Uncertainty through Family Migration Laws and Regulations in Morocco

Thursday, 10 July 2025: 01:30
Location: SJES019 (Faculty of Legal, Economic, and Social Sciences (JES))
Oral Presentation
Nadia KHROUZ, Center for Global Studies (CGS) - International University of Rabat, Morocco
Family is a major driver of migration to Northern countries but also to other sides of the world. Family migration policies have been little studied in the African context. Family migration is particularly interesting to study in the Moroccan context, insofar as Morocco has driven a new immigration and asylum policy since 2013 and is now positioning itself as an immigration country. Focusing on family migration and its policy making, this communication’s aim is to provide insights into how family migration laws and procedures are producing uncertainty for the spouse of a Moroccan citizen or of a foreign national legaly established in the country who wish to join his or her spouse. Criteria based on gender, nationality, religion, length of stay on the territory or income are building a stratification amongst foreigners regarding the rights of access to the territory, to marriage or to recognition of marriage, to family reunification, to residence, and, de facto, to the right to family unity in Morocco.

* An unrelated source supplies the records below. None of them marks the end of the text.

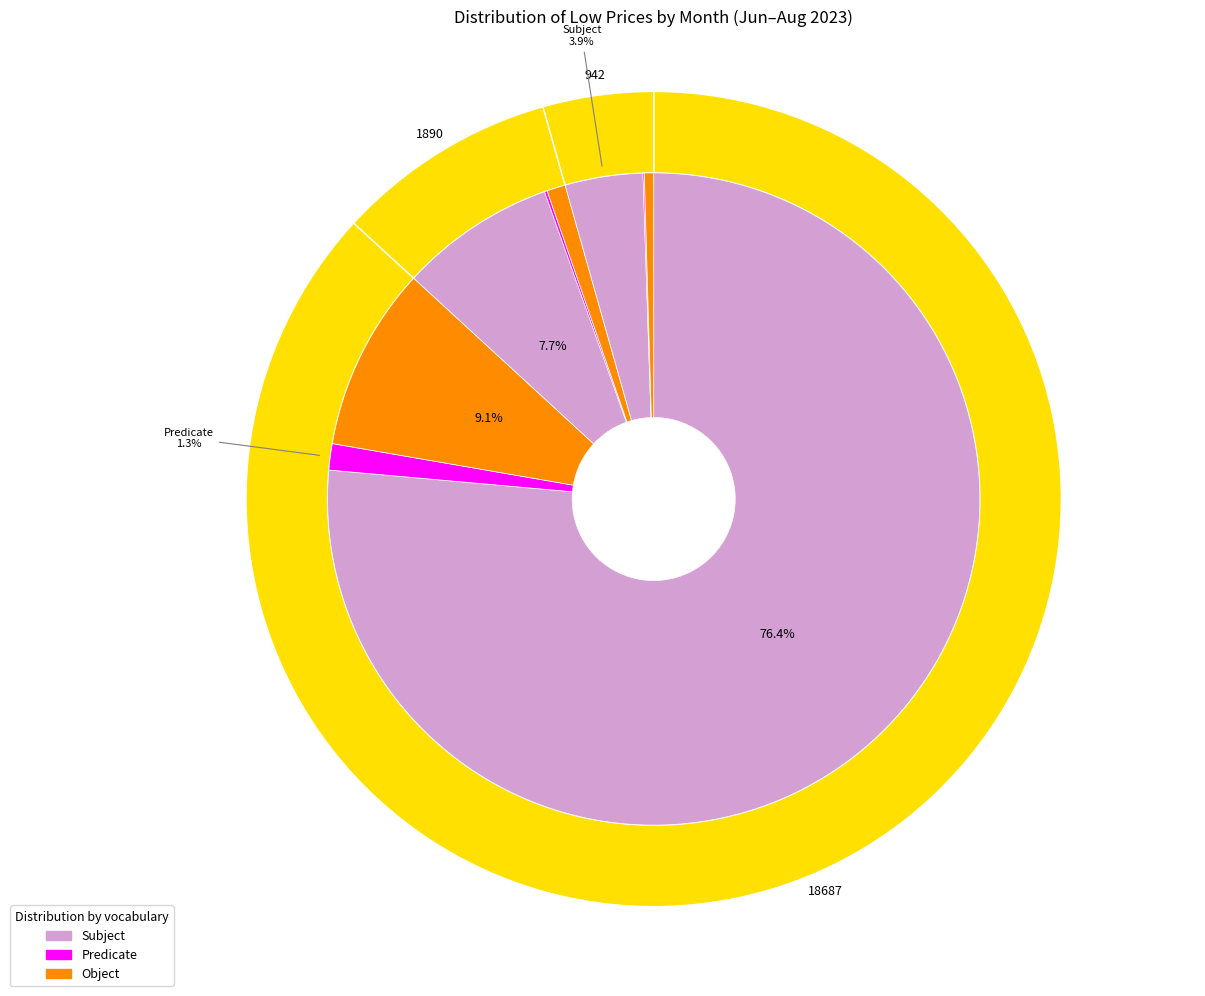

Does 27 account for over 50% of the chart?

No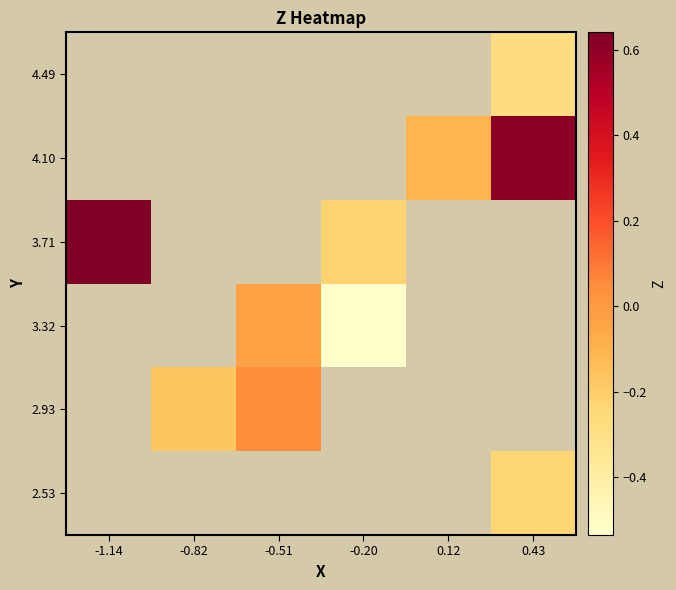

How many distinct data groups are displayed?

6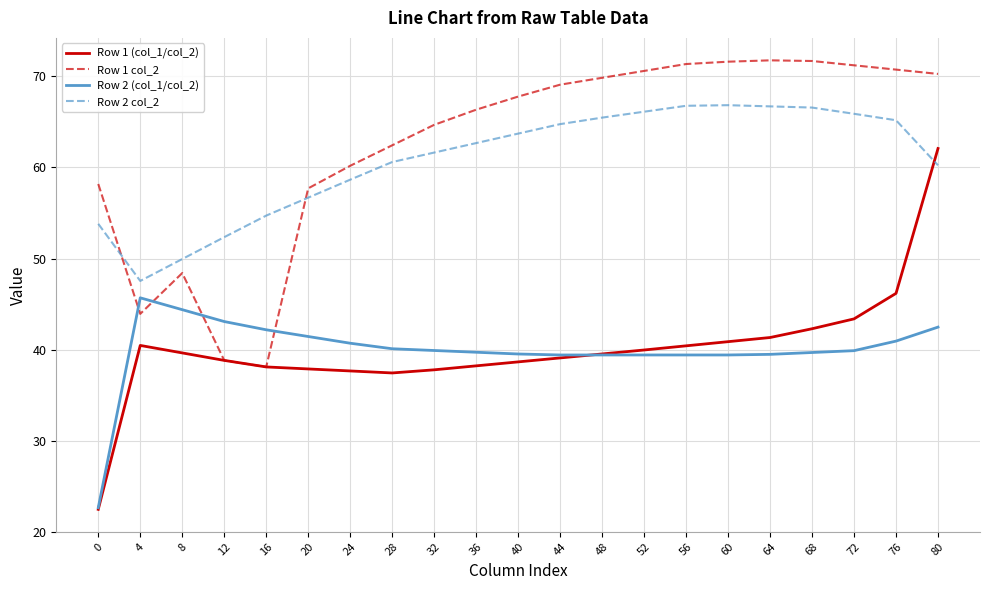

Which series ends up on top after the final intersection of Row 1 col_2 and Row 2 col_2?

Row 1 col_2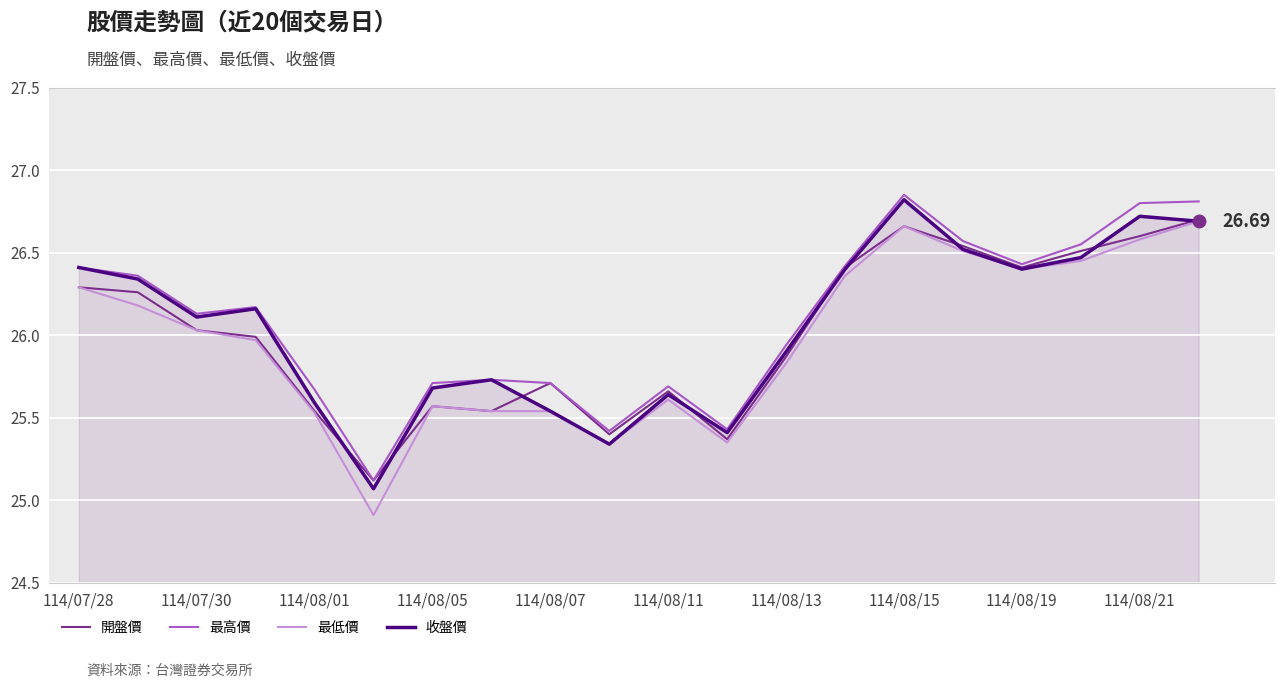

Which series has the widest spread of values?

最低價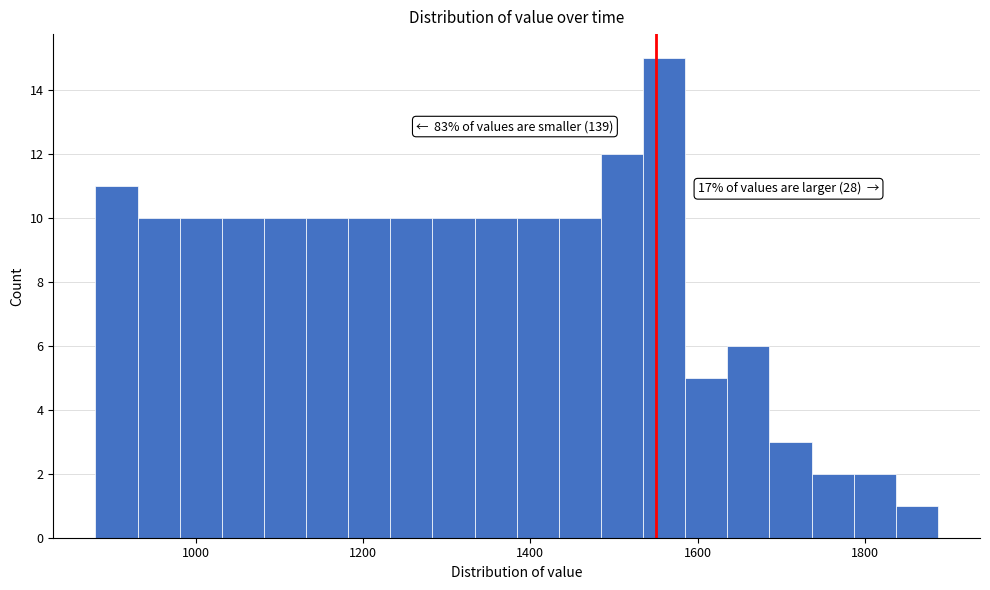

Read against the x-axis, roughly where is the centre of the tallest bar?

1560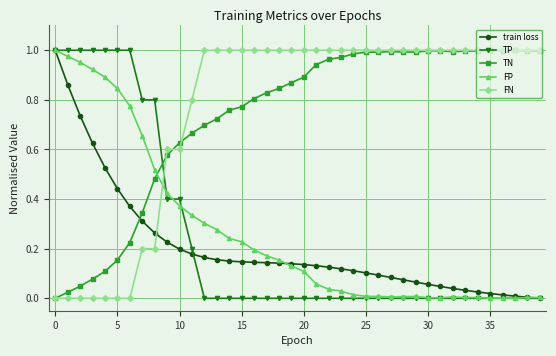

After their last crossing, which series has the higher values: FN or TP?

FN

Considering these cumulative criteria established by the law and regulations, but also clarity or lack of clarity in the law, the interdependency of procedures, the discretion given to the administration by legal texts, and so one, this communication will explore how the relevant legislation and regulations are building an uncertainty that feeds the management of migration through the figure of the “good migrant”, of the "good spouse" and moreover the one allowed to stabilise its staying on the territory and through this stabilisation have access to the right to family unity.